# GPT1 - SST2 Sentiment Analysis

In [None]:
!pip install transformers
!pip install datasets
!pip install evaluate
!pip install accelerate

In [None]:
!pip install spacy ftfy==4.4.3
!python -m spacy download en

In [11]:
import numpy as np
import pandas as pd

import evaluate
from datasets import load_dataset
from transformers import (
    AutoTokenizer,
    OpenAIGPTTokenizer,
    DataCollatorWithPadding,
)

from transformers import (
    pipeline,
    Trainer,
    TrainingArguments,
    OpenAIGPTModel,
    OpenAIGPTForSequenceClassification,
)

In [None]:
from huggingface_hub import notebook_login
notebook_login()

# Dataset

## Loading

In [None]:
#sst2 = load_dataset("stanfordnlp/sst2")
sst2 = load_dataset("nyu-mll/glue", "sst2")

## Analyzing

Stanford Sentiment Treebank (SST) is a 5-class sentiment analysis dataset of movie reviews taken from Rotten Tomatoes. It was published as a part ["Recursive Deep Models for Semantic Compositionality Over a Sentiment Treebank"](https://nlp.stanford.edu/~socherr/EMNLP2013_RNTN.pdf) paper in 2013.

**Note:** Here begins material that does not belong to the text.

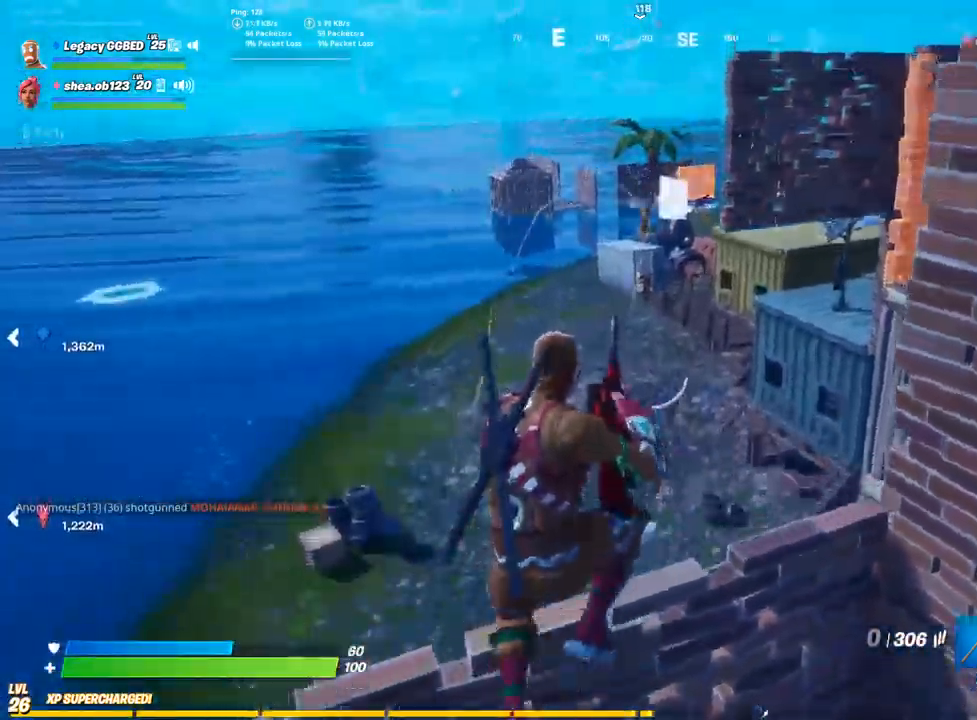
{"buttons": [], "left_stick": "down", "right_stick": "left", "events": [[167, "left_stick", "down"], [300, "right_stick", "left"]]}
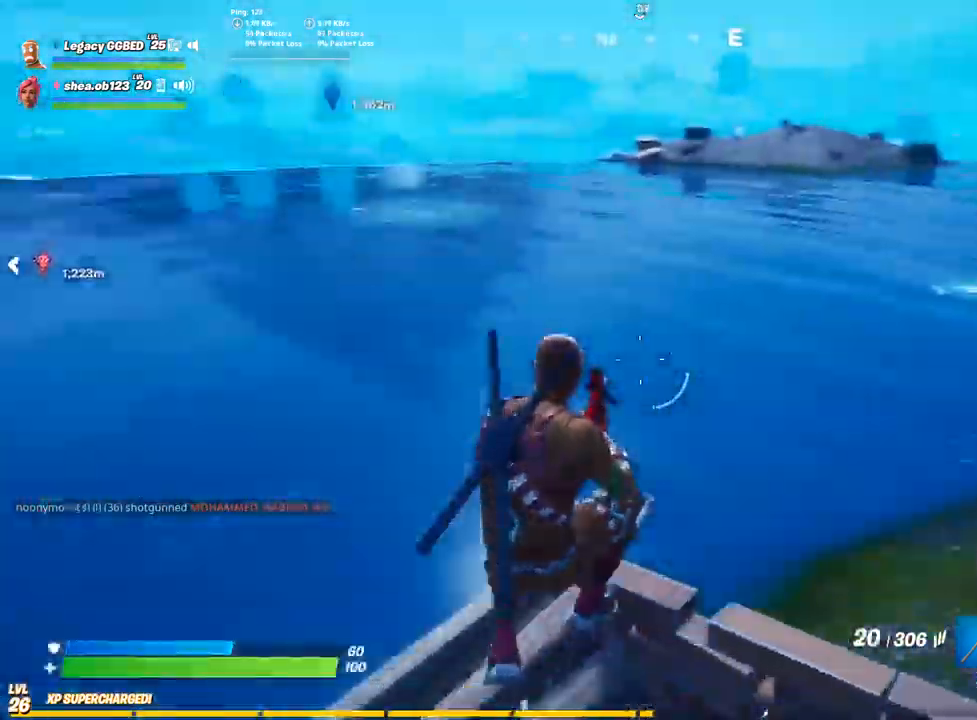
{"buttons": [], "left_stick": "up", "right_stick": "center", "events": [[50, "left_stick", "up-right"], [50, "right_stick", "center"], [200, "left_stick", "up-left"], [283, "left_stick", "down-right"], [417, "left_stick", "center"], [483, "left_stick", "up"]]}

Then, its binary version (SST-2) was standardized by the [GLUE benchmark](https://openreview.net/pdf?id=rJ4km2R5t7) where train and test splits are specifically provided. In HuggingFace Glue Benchmark, we have a small sized validation split too. Each data sample is actually the composition of ***sentence*** and ***label*** in a dictionary.

- Positive Review: label 1
- Negative Review: label 0

In [4]:
# train, valid and test dataset size
print("Train size: ", len(sst2["train"]))
print("Valid size: ", len(sst2["validation"]))
print("Test size: ", len(sst2["test"]))
print()

train_set = sst2["train"]
valid_set = sst2["validation"]
test_set = sst2["test"]

# a data sample = <text, label> dict
print("Type of a sample: ", type(train_set[0]))
print("Sentence: ", train_set[0]["sentence"][:100])
print("Label: ", train_set[0]["label"])

Train size:  67349
Valid size:  872
Test size:  1821

Type of a sample:  <class 'dict'>
Sentence:  hide new secretions from the parental units 
Label:  0


## Text Preprocessing - Tokenizer

### 1. Structure of Tokenizer:

GPT-1 tokenizer utilizes byte-pair encoding [\[1\]](https://huggingface.co/learn/nlp-course/en/chapter6/5#implementing-bpe), with a vocabulary of 40478 tokens. While index 0 is exclusively reserved for unknown tokens, and padding token is discarded. The main reason for this lies behind the followed pre-training strategy:

GPT-1 architecture was generative pre-trained on fixed-length blocks of 512 tokens. In other words, the dataset was partitioned into contiguous sequences of exactly 512 tokens. Hence, every sample in a batch has always 512-tokens length; there was no need for padding. However, to be able to finetune it with variable-length sequences in SST2 dataset, we define a padding token and inserted it into the tokenizer.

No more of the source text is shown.